Key Experimental Results¶
Main Results (DNA Experiment on GUE benchmark, 12 tasks)¶
| Method | Parameters | TFP-0 | TFP-1 | TFP-2 | TFP-3 | TFP-4 | CPD-all | CPD-notata | CPD-tata |
|---|---|---|---|---|---|---|---|---|---|
| NT-2500M | 2500M | 66.31 | 68.30 | 58.70 | 49.08 | 67.59 | 67.39 | 67.46 | 69.66 |
| DNABERT-2 | 117M | 71.99 | 76.06 | 66.52 | 58.54 | 77.43 | 69.37 | 68.04 | 74.17 |
| VQDNA | 103M | 72.48 | 76.43 | 66.85 | 58.92 | 78.10 | 71.02 | 70.58 | 78.50 |
| Ours (mask-ft) | 4.89M | 84.80 | 86.00 | 85.80 | 77.10 | 89.20 | 83.60 | 85.43 | 89.40 |
| Ours (con-ft) | 3.28M | 84.80 | 86.10 | 86.50 | 77.50 | 89.30 | 83.53 | 84.66 | 90.05 |
BioArc outperforms all baselines across all DNA tasks, with parameter counts between 1/24 and 1/36 of DNABERT-2, achieving performance gains of 12-19 percentage points.
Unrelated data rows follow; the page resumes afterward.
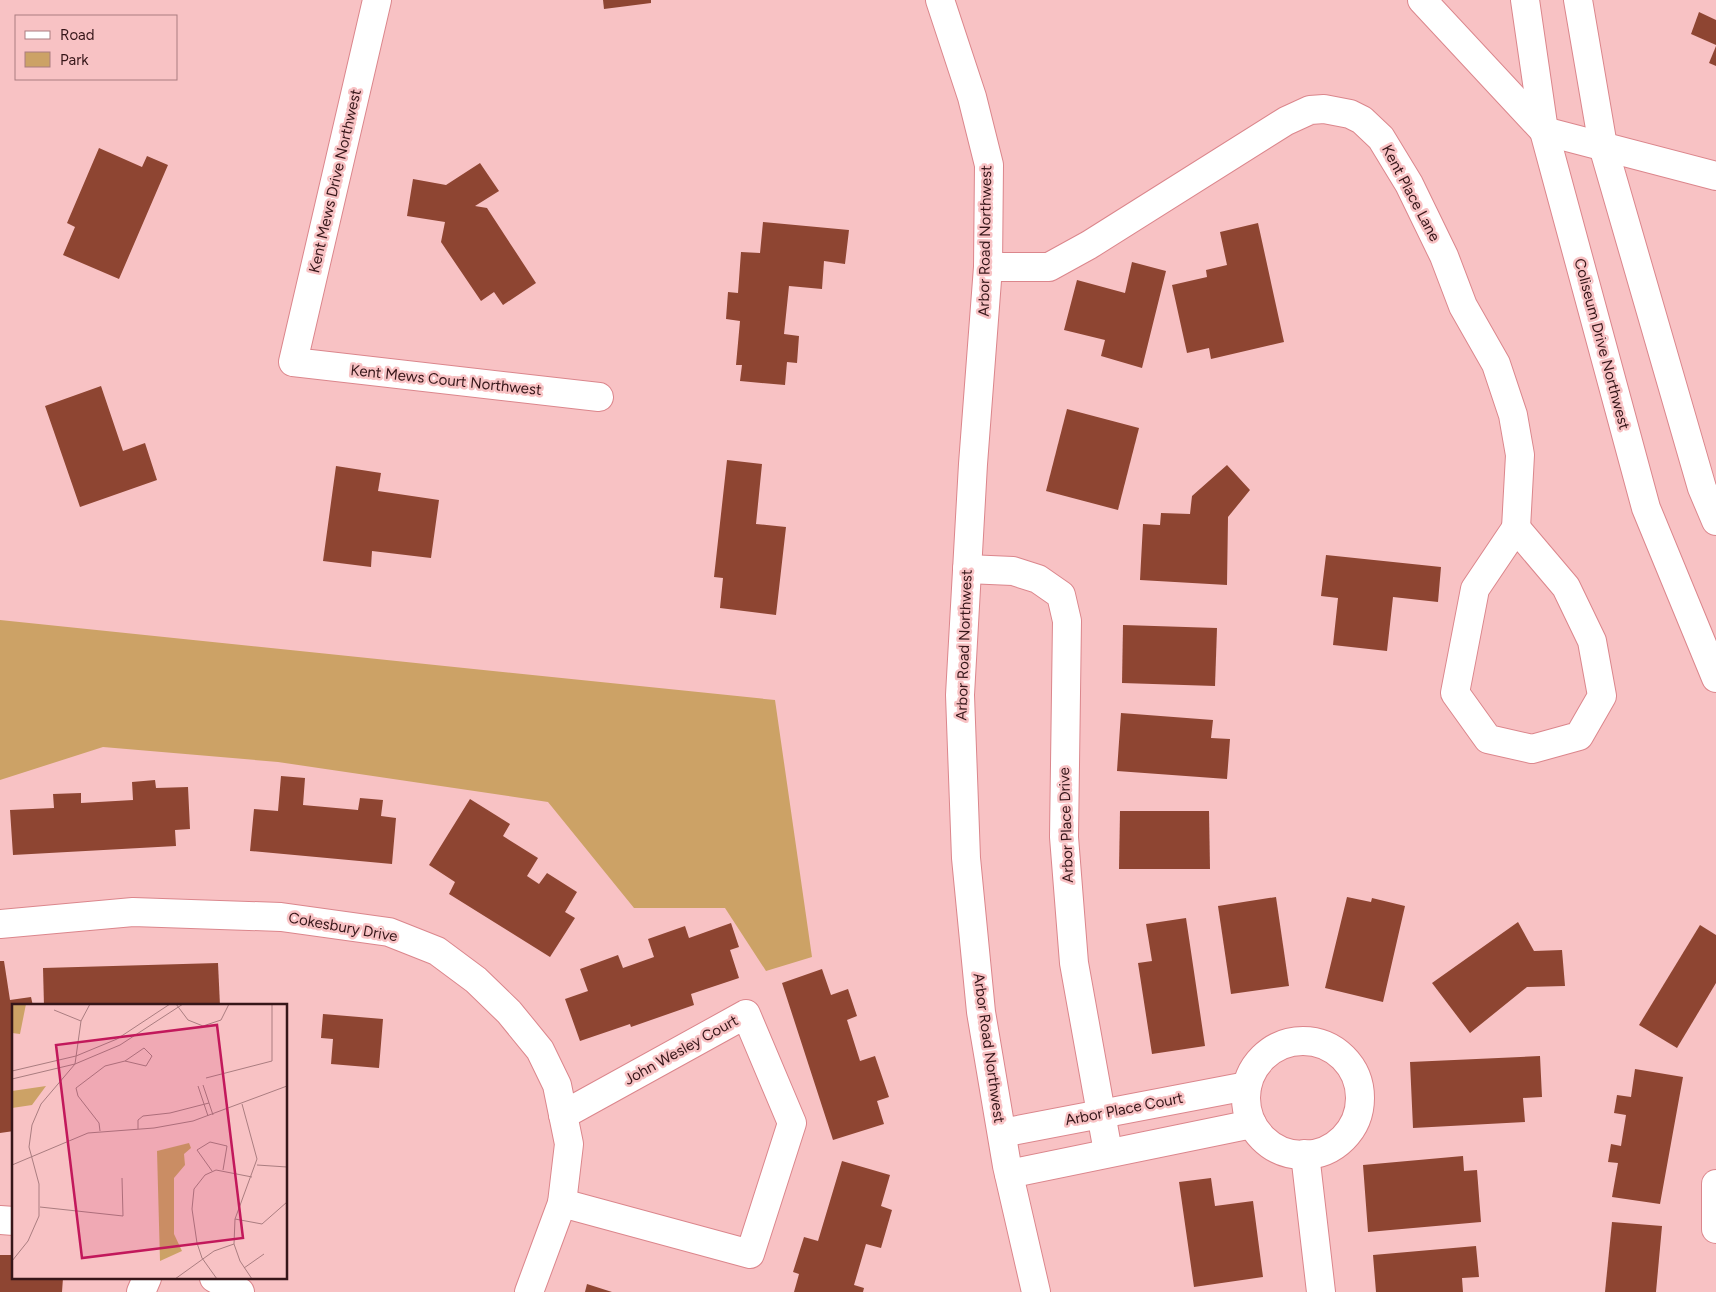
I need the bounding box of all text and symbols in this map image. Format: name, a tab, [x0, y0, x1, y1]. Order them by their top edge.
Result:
legend	[15, 15, 178, 80]
text: Road	[60, 26, 95, 44]
text: Park	[60, 51, 89, 69]
street label: Kent Mews Drive Northwest	[305, 87, 365, 275]
street label: Kent Place Lane	[1378, 142, 1444, 244]
street label: Arbor Road Northwest	[975, 165, 995, 317]
street label: Coliseum Drive Northwest	[1570, 256, 1634, 432]
street label: Kent Mews Court Northwest	[349, 361, 543, 399]
street label: Arbor Road Northwest	[952, 569, 976, 721]
street label: Arbor Place Drive	[1055, 767, 1077, 883]
street label: Cokesbury Drive	[287, 909, 399, 945]
street label: Arbor Road Northwest	[970, 972, 1008, 1125]
inset map	[12, 1004, 288, 1280]
street label: John Wesley Court	[621, 1011, 741, 1089]
street label: Arbor Place Court	[1064, 1089, 1185, 1129]

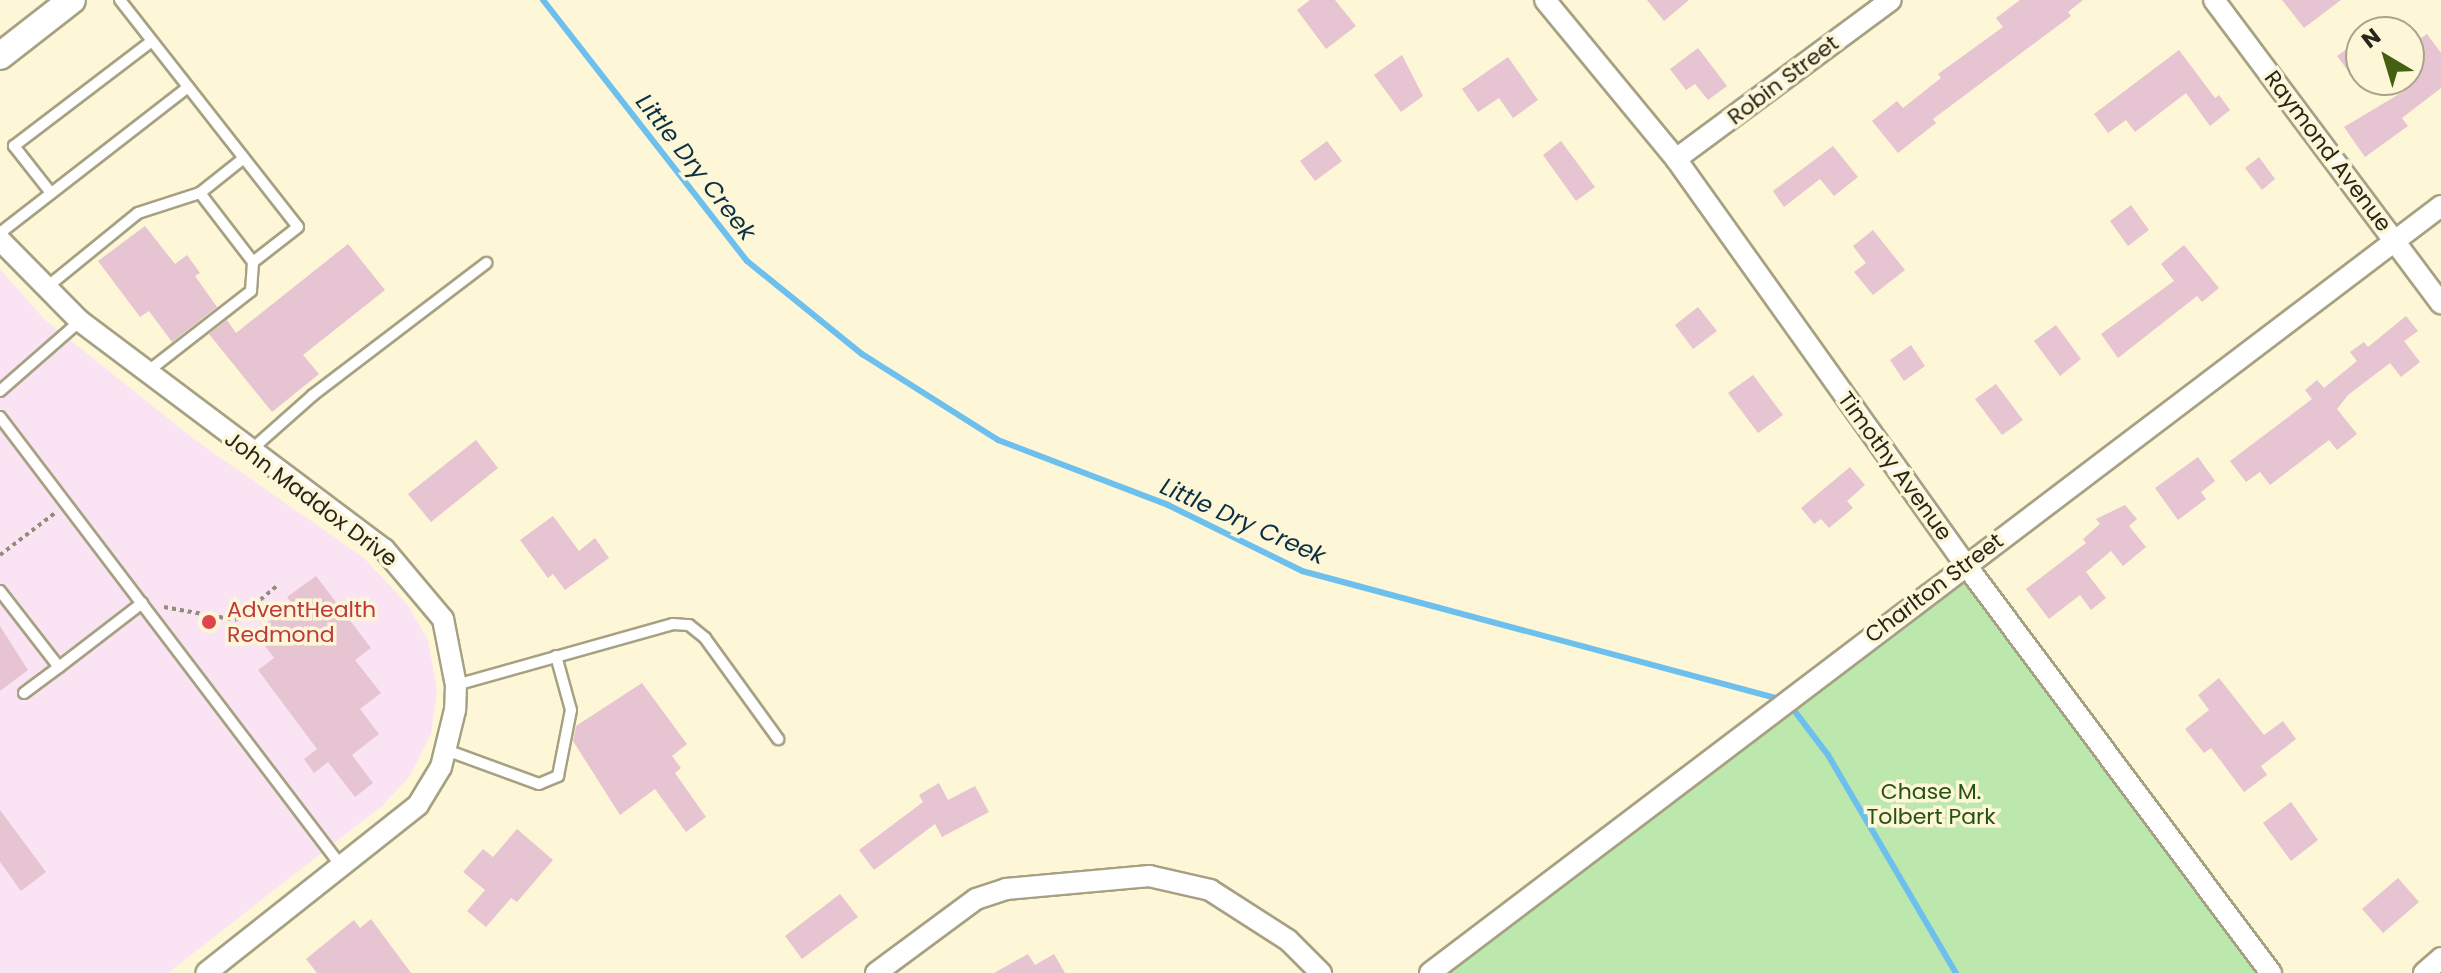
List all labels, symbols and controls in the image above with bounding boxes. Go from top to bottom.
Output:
north arrow [2345,16,2425,96]
text: N [2355,21,2387,56]
street label: Robin Street [1722,30,1844,130]
street label: Raymond Avenue [2259,65,2397,237]
water label: Little Dry Creek [630,88,762,246]
street label: Timothy Avenue [1832,387,1958,545]
street label: John Maddox Drive [220,426,402,572]
water label: Little Dry Creek [1156,472,1330,570]
street label: Charlton Street [1860,528,2008,648]
place label: AdventHealth Redmond [227,596,376,648]
marker: AdventHealth Redmond [198,611,220,633]
park label: Chase M. Tolbert Park [1866,778,1996,830]

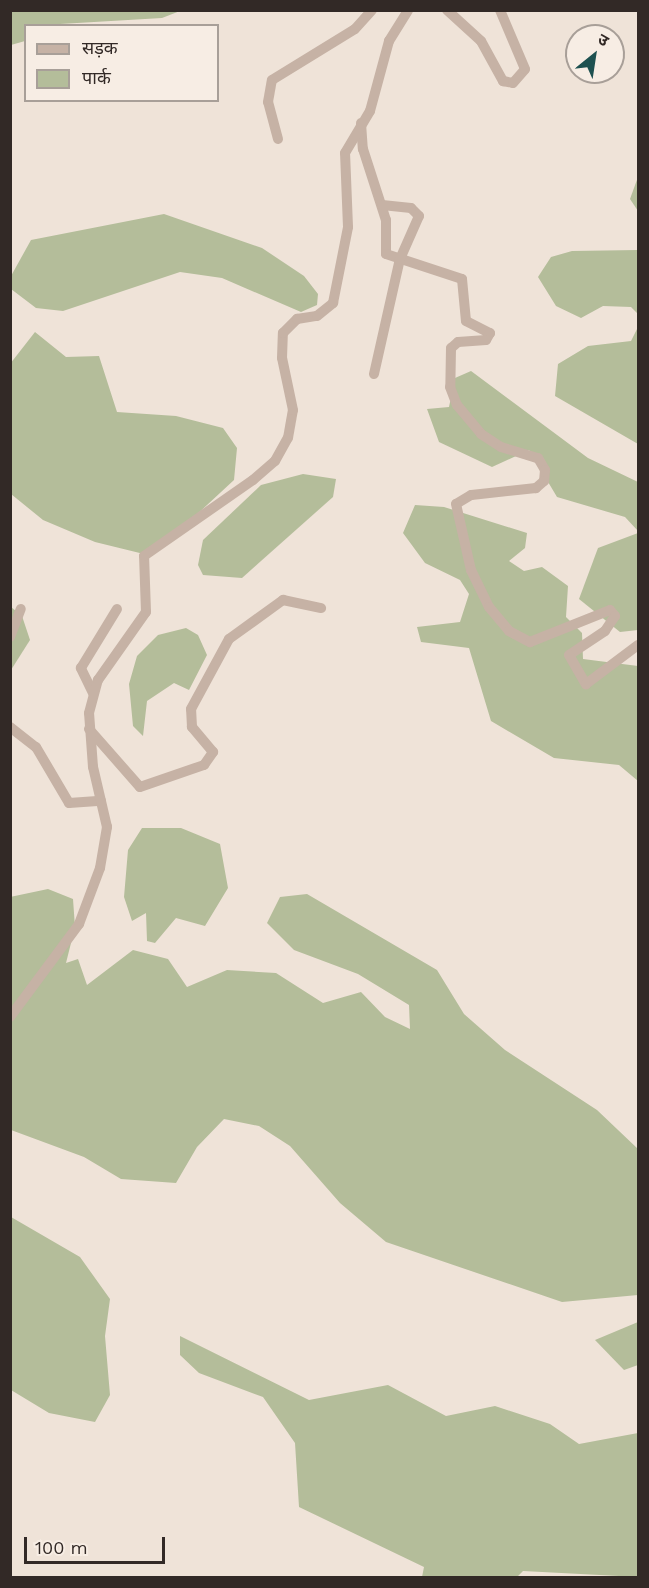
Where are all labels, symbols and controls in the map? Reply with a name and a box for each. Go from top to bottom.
legend [24,24,219,102]
north arrow [565,24,625,84]
text: उ [594,29,612,50]
text: सड़क [82,37,118,58]
text: पार्क [82,67,111,88]
scale bar [27,1525,168,1563]
text: 100 m [35,1537,88,1558]

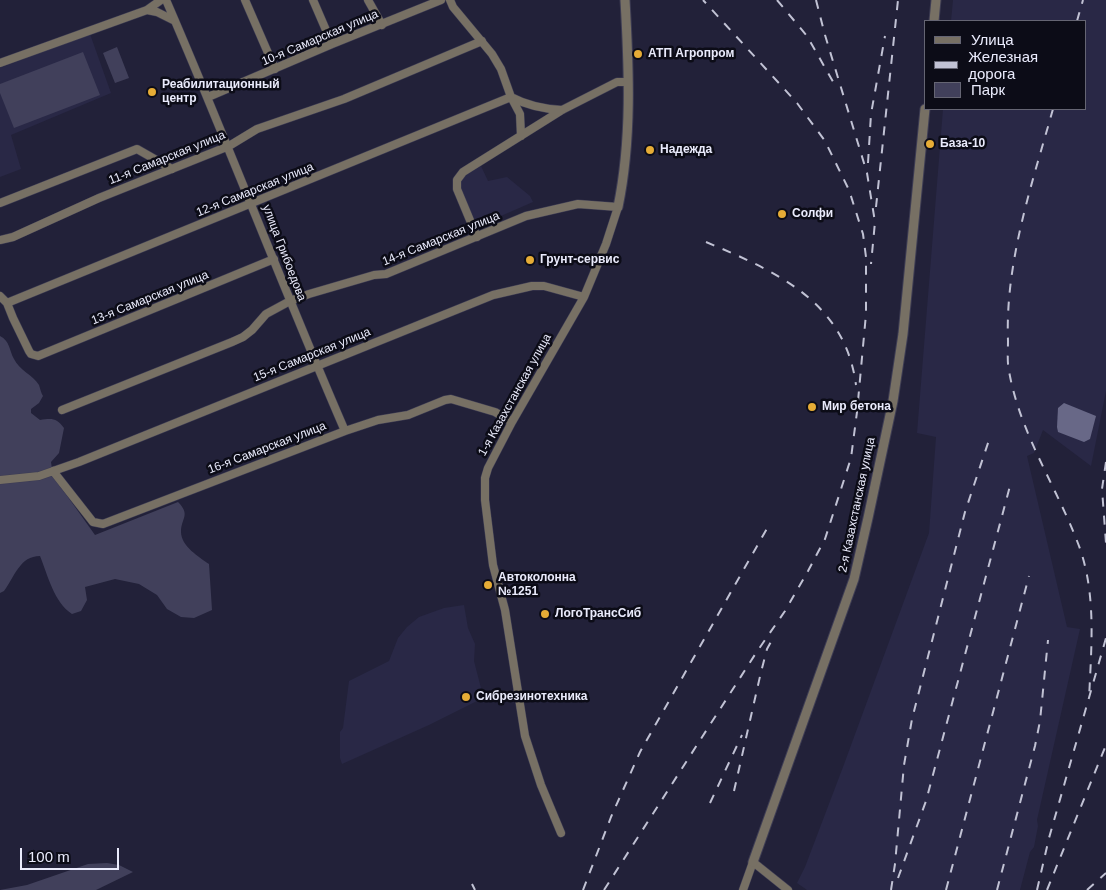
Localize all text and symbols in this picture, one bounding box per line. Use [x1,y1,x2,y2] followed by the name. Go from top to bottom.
[260,7,380,69] street label: 10-я Самарская улица
[924,20,1086,110] legend
[971,31,1014,48] text: Улица
[648,47,734,61] place label: АТП Агропром
[632,48,644,60] marker: АТП Агропром
[968,48,1038,82] text: Железная дорога
[162,78,280,106] place label: Реабилитационный центр
[971,81,1005,98] text: Парк
[146,86,158,98] marker: Реабилитационный центр
[107,128,227,188] street label: 11-я Самарская улица
[940,137,985,151] place label: База-10
[924,138,936,150] marker: База-10
[660,143,712,157] place label: Надежда
[644,144,656,156] marker: Надежда
[194,160,316,220] street label: 12-я Самарская улица
[259,203,309,303] street label: улица Грибоедова
[792,207,833,221] place label: Солфи
[776,208,788,220] marker: Солфи
[380,209,502,269] street label: 14-я Самарская улица
[540,253,619,267] place label: Грунт-сервис
[524,254,536,266] marker: Грунт-сервис
[89,268,211,328] street label: 13-я Самарская улица
[251,325,373,385] street label: 15-я Самарская улица
[475,331,555,459] street label: 1-я Казахстанская улица
[822,400,891,414] place label: Мир бетона
[806,401,818,413] marker: Мир бетона
[206,419,328,477] street label: 16-я Самарская улица
[836,436,878,574] street label: 2-я Казахстанская улица
[498,571,576,599] place label: Автоколонна №1251
[482,579,494,591] marker: Автоколонна №1251
[555,607,641,621] place label: ЛогоТрансСиб
[539,608,551,620] marker: ЛогоТрансСиб
[476,690,587,704] place label: Сибрезинотехника
[460,691,472,703] marker: Сибрезинотехника
[22,838,121,870] scale bar
[28,848,70,865] text: 100 m

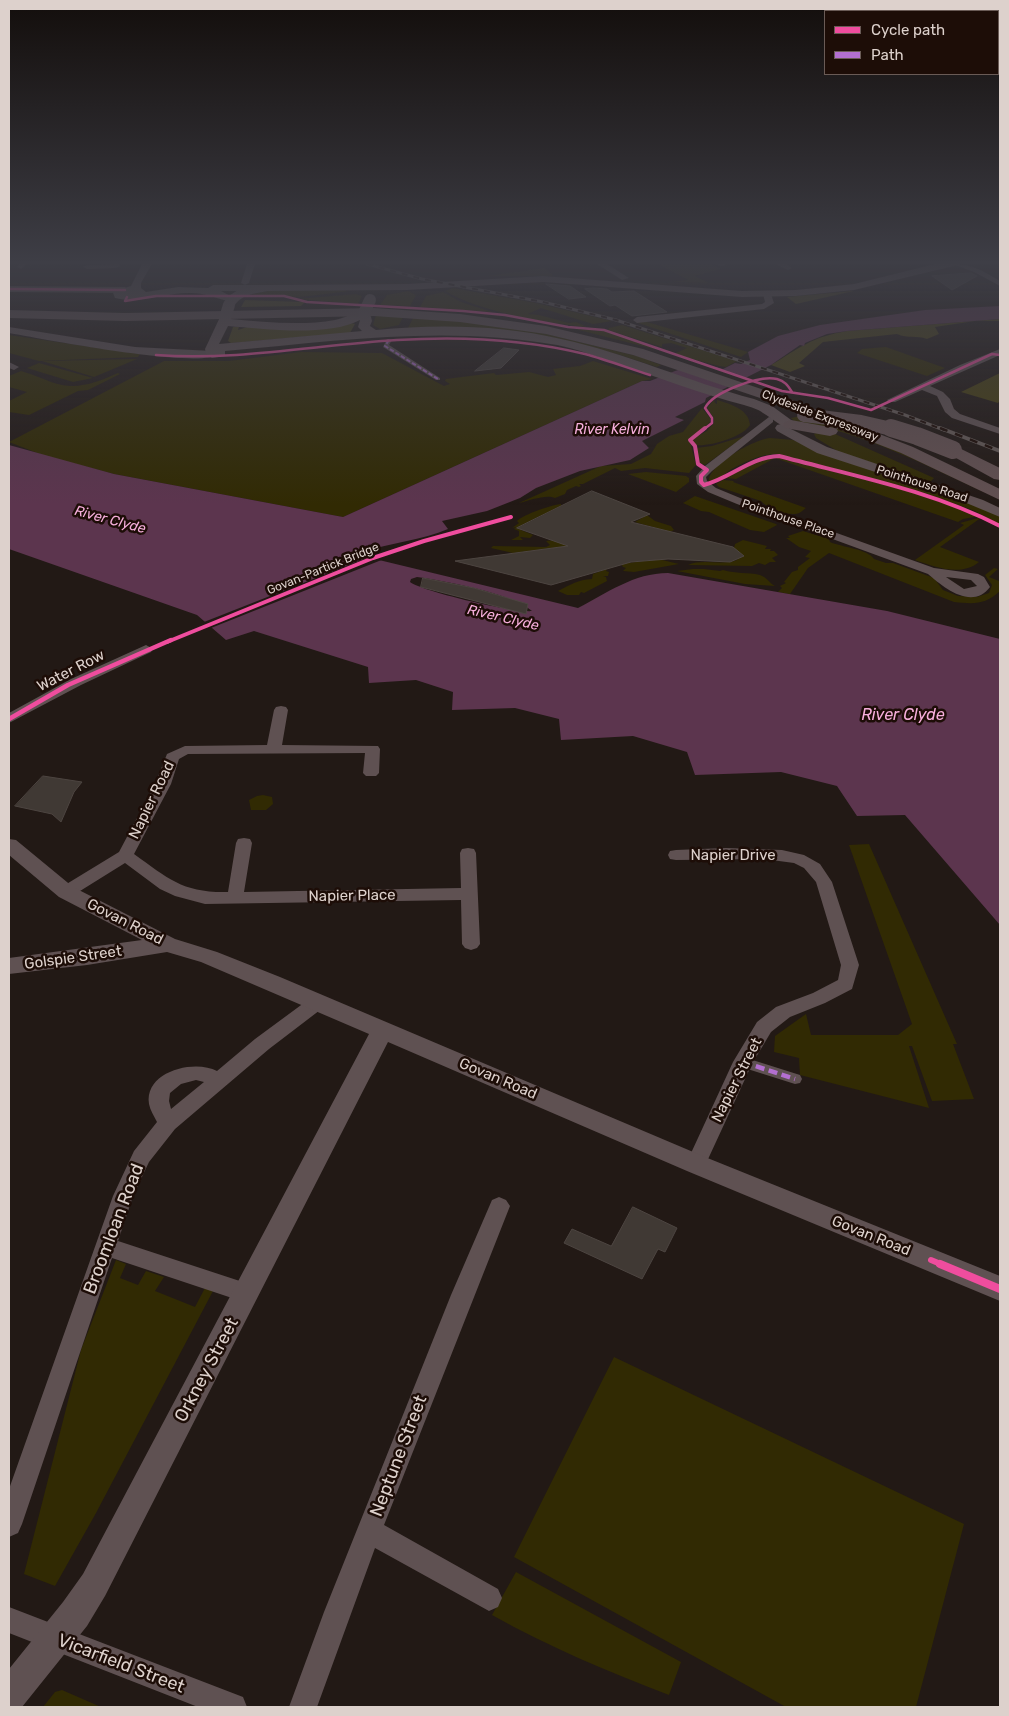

Main Results (Protein Experiment on PEER benchmark, controlled comparison)¶
| Method | Parameters | Solubility | HumanPPI | PPIAffinity↓ | Fold | Subcellular | Binary |
|---|---|---|---|---|---|---|---|
| ESM-2 8M (Official) | 8M | 73.48 | 80.16 | 3.098 | 22.14 | 71.47 | 91.25 |
| ESM-2 8M (Reprod.) | 8M | 71.84 | 74.68 | 3.567 | 18.25 | 70.36 | 90.68 |
| Ours 8M | 8M | 73.29 | 76.79 | 2.756 | 20.75 | 72.77 | 91.82 |
Under identical pre-training conditions (full UniRef50, 50K steps), BioArc 8M outperforms ESM-2 8M on all 6 protein tasks, demonstrating architectural superiority beyond mere pre-training scale.
Key Findings¶
| Finding | Details |
|---|---|
| Optimal DNA Architecture Pattern | Hyena (Long-range) → Transformer (Contextual) → CNN (Local feature extraction) |
| Shared Architectures for Similar Tasks | Top 10% architectures for TFP-3 and TFP-4 show 98.0% similarity |
| Foundation Model Performance | BioArc-F surpasses DNABERT-2 with 1/20 of the parameters and 1/10 of the training steps |
| Tokenization & Architecture Coupling | Transformers prefer 6-mer, CNNs prefer 1-mer; joint optimization is necessary |
| Pre-training Strategy No Universal Winner | Masked modeling is overall best, but training from scratch is superior for some tasks |
| Interpretability Validation | Hybrid architectures hierarchically capture promoter grammar: Hyena establishes global context → Transformer anchors TSS → CNN detects Inr+DPE coordination |
Highlights & Insights¶
- First to construct a NAS search space containing five heterogeneous module types in the biological sequence domain, breaking the previous limitation of mixing only two types.
- Discovered architectures significantly outperform baselines 100x their size with minimal parameters (3-8M), demonstrating the importance of architectural inductive bias.
- Systematically decoupled the interaction between architecture, tokenization, and training strategies, providing actionable design principles for biological models.
- Interpretability analysis shows that hybrid architectures spontaneously learn hierarchical representations corresponding to known biological mechanisms.
Limitations & Future Work¶
- Validated only on DNA and protein modalities; the generalization to RNA and single-cell data remains unknown.
- The search space is fixed to 360 representative architectures, potentially missing promising topological combinations.
- Absolute performance on protein structure prediction (e.g., Fold task) still lags behind large-scale pre-trained models like ESM-2, indicating that architectural advantages cannot fully substitute for data scale.